Cycling around and staying in Ayutthaya provided a nice change of scene.
Wat Ratcha Burana. We climbed right down to the tiny tomb chamber.
Wat Mahathat, with its famous Buddha head. It's theorised that either thieves found the head too heavy to carry off, or the head fell from a structure now almost entirely disintegrated. Given how many headless Buddha are everywhere I'm inclined to believe the aborted theft theory.
Wat Sri's hordes of schoolkids show how well-off Thailand is these days, not shown in the photos though.
We're not sure what the appeal was, here.
We got free samples of the sweet pancake candyfloss things that seem popular in the area. Unfortunately they weren't good enough to warrant buying any.
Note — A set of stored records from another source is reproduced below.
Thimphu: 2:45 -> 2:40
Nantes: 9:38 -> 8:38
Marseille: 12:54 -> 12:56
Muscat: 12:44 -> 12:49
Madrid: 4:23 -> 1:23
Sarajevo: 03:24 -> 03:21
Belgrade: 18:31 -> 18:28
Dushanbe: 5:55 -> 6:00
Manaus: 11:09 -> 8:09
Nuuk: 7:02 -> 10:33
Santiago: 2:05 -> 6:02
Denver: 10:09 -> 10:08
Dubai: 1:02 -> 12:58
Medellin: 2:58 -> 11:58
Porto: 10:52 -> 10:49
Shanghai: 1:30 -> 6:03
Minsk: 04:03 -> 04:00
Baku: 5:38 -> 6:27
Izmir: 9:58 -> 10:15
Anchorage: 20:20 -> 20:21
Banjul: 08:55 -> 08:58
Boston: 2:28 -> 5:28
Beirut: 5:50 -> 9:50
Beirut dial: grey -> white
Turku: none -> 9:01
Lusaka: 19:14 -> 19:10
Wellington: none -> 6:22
On our way back from Ayutthaya we found out there are only two trains a day to Cambodia, and only the morning one is useful for getting across the border in good time, so we stayed at the Sri Hualamphong hotel near Bangkok station. Funny thing, the scrawny old lady at the desk insisted quite vehemently that we left our bags with her before climbing the stairs to look at a room. She actually refused to hand over a key until our backpacks were off and on the floor, much to our confusion. It must have been a grand place in its time, with acres of unused floor space at every landing, but these days its a really grotty dive.
The Thai-Cambodia border was hassle-free, well supplied by public transport on the Thai side, and the $20 visas easily obtained without paying the Baht surcharge the immigration guys asked for but didn't insist on. Quite different from the scam-ridden mess we'd read about... well, the scams were there but they were obvious and easily skirted. The Cambodian side was another matter. The free government shuttle bus' only purpose was to ferry people to a compound, where over-priced buses and taxis were the only way onward. We met a couple from Austria who were equally frustrated with the trap, negotiated in secret with a taxi driver to meet us behind the compound and take us onward to Siem Reap.